Rewriting Minix (an old and obsolete small Unix system) was something that everybody who studied Operating System Design did, that’s what it was for. It was lovely as a teaching tool but about as far from rocket science as you can get in computing terms. When a Finnish chap called Linus Torvalds developed and released something called Linux as a result of one of these rewrites it seems that nobody told him he should be locked up in Luddite Prison for crimes against the development of new technologies. Torvalds and his cronies have naively and unwittingly put us back years in terms of development, especially when they all started taking the ever important commercial dollar. It is an easy and cheap path to fame to work on making somebody else’s wheel a little bit better and a little bit more round but never forget, even though it looks somewhat more hexagonal now than the square it once was, it’s the same old wheel. It’s a dangerous game criticising the historical development of Linux; its many rabid fans often make Scientologists look open-minded. As soon as you say something like “What’s the big deal? All he did was to do what everybody else was doing in school at the time.” you are instantly open to responses like “Yea, you are just bitter because you didn’t think of doing it.” – On my part, no, I didn’t think of doing it. I never for a moment believed that in the 21st century, people would still be using Unix and it would still look pretty much the same. There are people today struggling with Unix clones who have no idea of the wonderful things that older operating systems had in them that have now all but been forgotten. Oh Brave New World which has such obsolete shit stuck in it. All you clever kids, stop tinkering with somebody else’s rusty old steam engines and get out there and build us some fucking space ships!

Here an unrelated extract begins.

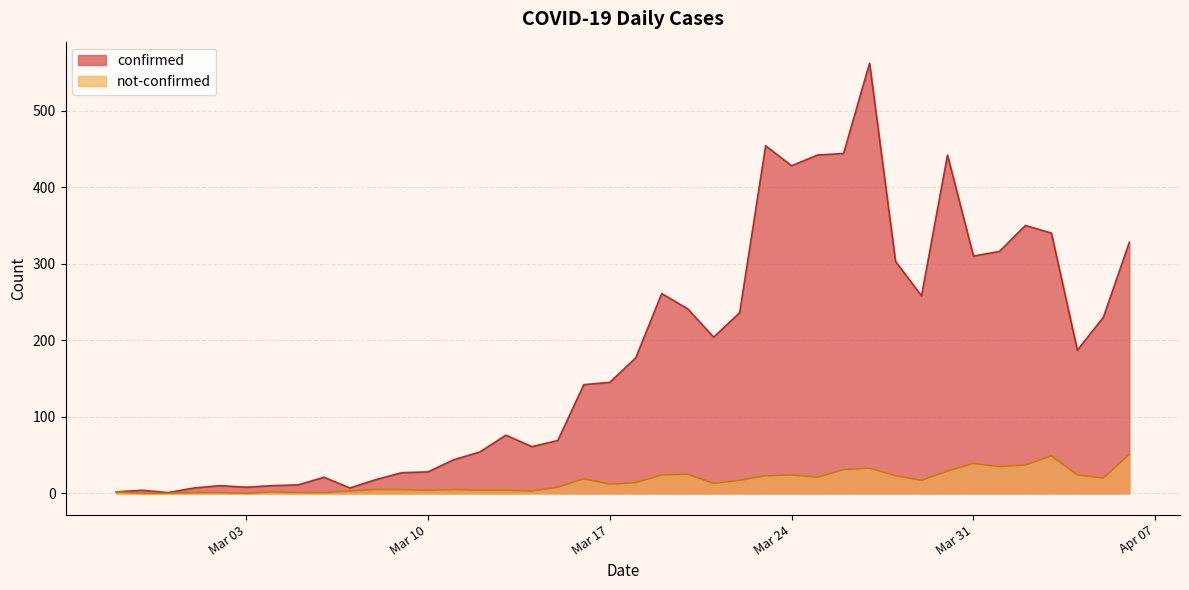

Rank the series by their average value, from lowest to highest.

not-confirmed, confirmed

To close, and at further risk of mixing even more metaphors and upsetting all the loonies, religious zealots and narrow minded know it alls; I am quite happy to be Windows user. No amount of nagging me is going to change my view on this and I can’t foresee anything else coming along that will budge me from this path until attitudes and religious beliefs change. For my usage, it is the currently best desktop operating system there is and until those days come, I am sticking with it, through bad and good.